On Wednesday, November 14, an agreement was reached in Doha, Qatar to begin discussions on the next round of world trade liberalization measures. The ‘Doha’ Round, the first under the WTO, is scheduled to have a broad framework of an agreement completed by March 31, 2003, and the Round concluded by 2005. Ambitious, to say the least, considering the previous ‘Uruguay’ Round under the GATT took 7 years. Bureaucrats, politicians, and ‘hangers-on’ alike were eager to claim the pronouncement a raving, ‘exciting’, even ‘historic’, success. Mind you, this was only an agreement to continue talking, but that didn’t seem to prevent spin doctors of every stripe and nation from touting their prowess at successfully negotiating the agreement. Australia (total elimination of export subsidies) liked what they saw, as did France (not in this lifetime, and by the way, state trading agencies such as the Australian or Canadian Wheat Boards must go). The U.S. (eliminate the CWB and EU export subsidies, but let’s not talk about clarity or meaningful limits on domestic subsidization) claimed a ‘historic’ opening of markets. The EU (eliminate U.S. export credits, bring sanity to U.S. domestic supports, but we will now subsidize our farmers in the name of multifunctionality for things they do other than produce food) claimed it had successfully protected its right to ‘discuss’ export subsidies rather than ‘eliminate’ them.
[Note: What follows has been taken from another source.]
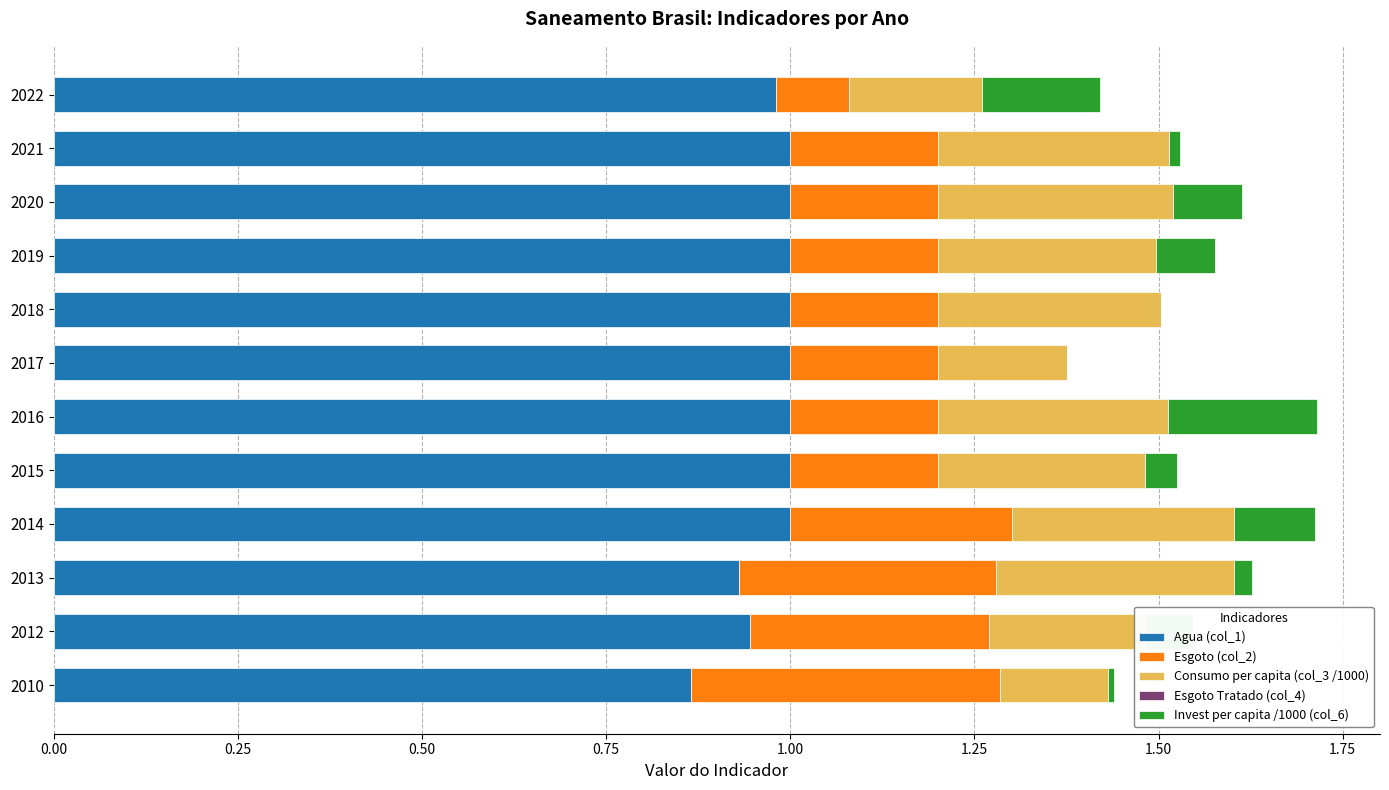

What is the total value across all series at 2016?

1.7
All cynicism aside, the EU was successful in getting environmental considerations introduced as a bona fide factor in these trade discussions. This is cause for major concern. It would permit the ‘precautionary principle’ to be used to justify non-tariff barriers such as restrictive food labeling and traceability rules. Not to worry. Canada’s chief negotiator, International Trade Minister Pierre Pettigrew, said he was “confident that the vocabulary adopted over environment was extremely diligent ...”. Knowing that, I can sleep better now. Canada’s Minister of Agriculture claimed that this agreement will allow Canada to pursue its main objectives, which include the substantial reduction or elimination of domestic subsidies. What this tells me is that Ottawa will use these talks as an excuse to continue ignoring the desperate financial situation of Ontario and Canadian grain and oilseed producers for years to come, a situation caused by subsidies in the U.S.

What about the U.S.? Different story. On Thursday, November 15, the very day after these pronouncements by our Ag Minister, the Senate Sub-committee for Agriculture passed its version of proposals for the 2002 U.S. Farm Bill that will set the framework for U.S. ag policy through 2011. The Senate sided with the House’s determination to support agriculture to the maximum. As mentioned last issue, the House fine print says that U.S. ag expenditures may be adjusted so that they do not exceed allowable limits negotiated under WTO, “but in no case are less than such allowable levels”. By comparison, Canada spent only 16.9% of its allowable cap in the latest report period. Senate proposals would spend US$174 billion over the next ten years, $5 billion more than the House proposal and 92% more than the decade just ended! Both the House and Senate versions continue to direct the bulk of subsidies to U.S. grain and oilseed farmers. The Bush administration and the USDA itself are on record as saying that U.S. subsidies “raise total acreage planted”, encourage overproduction, drive up land rents, “while lowering crop prices.” A virtual doubling of U.S. subsidies over the next decade promises more of the same. In fact, both the House and Senate versions introduce yet another new support program, and this one permits growers to receive two support payments on the same bushel. As Senate Ag Sub-committee Chairman Harkin said, “we’re not going to make any sharp turns. We have to keep our farmers going.”

Amazing that the very day after our Ag Minister claims success in his drive to eliminate export and domestic subsidies, the U.S. proposes to double their support to agriculture.